### Exercise data ###

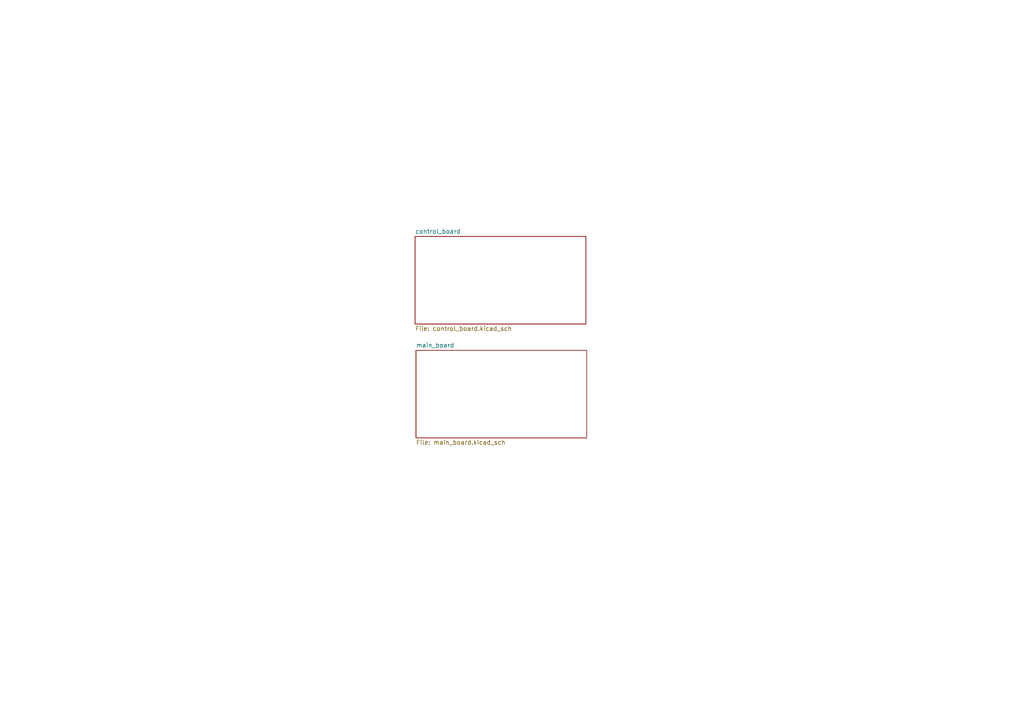
<source format=kicad_sch>
(kicad_sch
	(version 20231120)
	(generator "eeschema")
	(generator_version "8.0")
	(uuid "2f7519b7-a464-4b9f-91e0-21a5d70e6b42")
	(paper "A4")
	(lib_symbols)
	(sheet
		(at 120.65 101.6)
		(size 49.53 25.4)
		(fields_autoplaced yes)
		(stroke
			(width 0.1524)
			(type solid)
		)
		(fill
			(color 0 0 0 0.0000)
		)
		(uuid "5c46c0df-3d98-4b59-8321-b7e687d5efb0")
		(property "Sheetname" "main_board"
			(at 120.65 100.8884 0)
			(effects
				(font
					(size 1.27 1.27)
				)
				(justify left bottom)
			)
		)
		(property "Sheetfile" "main_board.kicad_sch"
			(at 120.65 127.5846 0)
			(effects
				(font
					(size 1.27 1.27)
				)
				(justify left top)
			)
		)
		(instances
			(project "quadulator"
				(path "/2f7519b7-a464-4b9f-91e0-21a5d70e6b42"
					(page "3")
				)
			)
		)
	)
	(sheet
		(at 120.396 68.58)
		(size 49.53 25.4)
		(fields_autoplaced yes)
		(stroke
			(width 0.1524)
			(type solid)
		)
		(fill
			(color 0 0 0 0.0000)
		)
		(uuid "e0bdb2ae-5594-47fe-9dc7-cf3946dbc9d0")
		(property "Sheetname" "control_board"
			(at 120.396 67.8684 0)
			(effects
				(font
					(size 1.27 1.27)
				)
				(justify left bottom)
			)
		)
		(property "Sheetfile" "control_board.kicad_sch"
			(at 120.396 94.5646 0)
			(effects
				(font
					(size 1.27 1.27)
				)
				(justify left top)
			)
		)
		(instances
			(project "quadulator"
				(path "/2f7519b7-a464-4b9f-91e0-21a5d70e6b42"
					(page "2")
				)
			)
		)
	)
	(sheet_instances
		(path "/"
			(page "1")
		)
	)
)

</source>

###

Problem requirements: Should a line in the material contain "Sheetfile", copy it.

Completed exercise:
		(property "Sheetfile" "main_board.kicad_sch"
		(property "Sheetfile" "control_board.kicad_sch"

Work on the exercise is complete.